Food

Word of Mouth: Koi Koi Sushi & Roll

From Kliman Online’s “Word of Mouth”

From time to time, I hear the complaint (never from foodies, always from the foodie-suspicious) that sushi isn’t terribly filling—a variation, I guess, on the an-hour-later-you’re-hungry-again joke that people used to make about Chinese restaurants in the ‘70s. The difference is, these people aren’t joking. I have never quite understood the gripe, since, with an a la carte cuisine such as sushi, you simply have to order more rolls (or more nigiri, or more sashimi). But there’s no point in arguing with these underfed (or over-hungry) souls. Instead, from now on, I will just point them toward the new Koi Koi Sushi & Roll.  

Ordinarily, with even a large order, my wife and I exit a sushi bar with a feeling of lightness—a meal of raw fish a welcome antidote to the accumulated riches of too many restaurant meals. Koi Koi left us waddling.  

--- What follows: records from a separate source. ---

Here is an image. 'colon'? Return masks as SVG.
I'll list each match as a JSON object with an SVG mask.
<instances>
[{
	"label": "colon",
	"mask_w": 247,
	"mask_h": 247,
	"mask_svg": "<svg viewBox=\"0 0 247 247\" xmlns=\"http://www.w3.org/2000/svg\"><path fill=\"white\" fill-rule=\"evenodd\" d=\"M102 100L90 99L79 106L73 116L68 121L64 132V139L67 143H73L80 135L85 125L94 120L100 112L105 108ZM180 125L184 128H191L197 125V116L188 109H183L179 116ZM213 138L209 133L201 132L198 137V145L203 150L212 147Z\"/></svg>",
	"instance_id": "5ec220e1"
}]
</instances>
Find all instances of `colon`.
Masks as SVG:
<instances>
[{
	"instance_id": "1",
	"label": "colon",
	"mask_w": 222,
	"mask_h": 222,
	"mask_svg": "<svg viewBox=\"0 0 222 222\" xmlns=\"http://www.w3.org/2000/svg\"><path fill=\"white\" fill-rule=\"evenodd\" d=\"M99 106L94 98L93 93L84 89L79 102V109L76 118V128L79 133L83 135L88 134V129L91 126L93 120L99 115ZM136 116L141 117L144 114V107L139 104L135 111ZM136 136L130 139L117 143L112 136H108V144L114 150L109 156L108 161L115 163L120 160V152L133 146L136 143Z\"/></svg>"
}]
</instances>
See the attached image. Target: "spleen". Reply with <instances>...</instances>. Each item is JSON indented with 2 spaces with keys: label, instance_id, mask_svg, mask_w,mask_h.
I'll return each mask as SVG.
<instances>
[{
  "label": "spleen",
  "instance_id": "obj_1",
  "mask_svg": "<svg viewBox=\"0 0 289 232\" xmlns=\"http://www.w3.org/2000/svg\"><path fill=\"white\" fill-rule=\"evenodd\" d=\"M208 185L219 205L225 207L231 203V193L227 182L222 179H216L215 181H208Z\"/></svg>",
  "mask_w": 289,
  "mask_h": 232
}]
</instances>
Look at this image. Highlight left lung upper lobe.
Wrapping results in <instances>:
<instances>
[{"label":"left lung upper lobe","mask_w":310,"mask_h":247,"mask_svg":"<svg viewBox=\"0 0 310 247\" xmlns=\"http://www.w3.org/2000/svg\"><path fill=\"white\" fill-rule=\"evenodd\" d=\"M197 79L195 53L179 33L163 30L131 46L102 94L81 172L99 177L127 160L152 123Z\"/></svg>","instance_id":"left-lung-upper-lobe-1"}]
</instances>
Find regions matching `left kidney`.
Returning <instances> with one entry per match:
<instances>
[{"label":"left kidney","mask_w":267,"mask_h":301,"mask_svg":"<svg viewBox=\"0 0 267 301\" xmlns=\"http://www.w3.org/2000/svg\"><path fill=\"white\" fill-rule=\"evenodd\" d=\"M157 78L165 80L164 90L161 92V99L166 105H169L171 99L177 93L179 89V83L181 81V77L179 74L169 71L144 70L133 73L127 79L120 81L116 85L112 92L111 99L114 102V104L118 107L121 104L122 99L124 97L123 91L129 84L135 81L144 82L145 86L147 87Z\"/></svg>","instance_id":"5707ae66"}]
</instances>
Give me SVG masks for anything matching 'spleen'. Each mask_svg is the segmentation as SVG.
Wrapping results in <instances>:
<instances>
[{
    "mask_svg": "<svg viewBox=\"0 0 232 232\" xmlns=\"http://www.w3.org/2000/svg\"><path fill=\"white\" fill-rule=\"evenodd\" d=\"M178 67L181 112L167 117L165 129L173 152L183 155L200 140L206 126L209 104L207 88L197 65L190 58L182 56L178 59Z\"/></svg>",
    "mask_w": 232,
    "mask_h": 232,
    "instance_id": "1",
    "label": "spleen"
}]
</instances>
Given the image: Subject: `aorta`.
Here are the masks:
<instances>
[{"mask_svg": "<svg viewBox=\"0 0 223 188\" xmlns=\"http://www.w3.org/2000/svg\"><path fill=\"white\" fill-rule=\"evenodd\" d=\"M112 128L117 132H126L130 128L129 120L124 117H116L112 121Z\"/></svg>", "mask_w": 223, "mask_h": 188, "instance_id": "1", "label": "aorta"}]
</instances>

Rolls, not nigiri, are the thing here—the picture-book menu advertises 43 varieties, from fresh fish rolls to baked rolls to tempura-filled rolls, a number of them bearing the kind of kitschy names you expect to find at bars where girls go to go wild (“Sex on the Beach,” “Oh Baby”). Many of the fillings, predictably, are designed to maximize heft— there’s lots of cream cheese, mayo, and fry—and the kitchen is prone to supersizing, turning what ought to be maki into something closer to futomaki and doling out eight pieces instead of the standard six.  

How are they? Better than you’d think. It helps that the sushi chefs fry to a dark crispness, and that the combinations are generally smart, even if the quality of the fish isn’t superlative and the rice is under-vinegared. It also helps if you don’t cop a purist’s attitude. Not when one of the best things on the rolls menu is the Dynamite Scallop Roll, a circular arrangement of California rolls hidden beneath a thick top layer of baked scallop, onion and mushroom. To say that, at first glance, it resembles crab imperial more than sushi is being charitable; when it hits the table, it  looks inedible, the kind of dish you turn from instinctively.  

I’ll say this for the kitchen: It’s tasty. Although five pieces in, my wife and I had given up, our stomachs groaning. All that mayo. All that richness. No mas.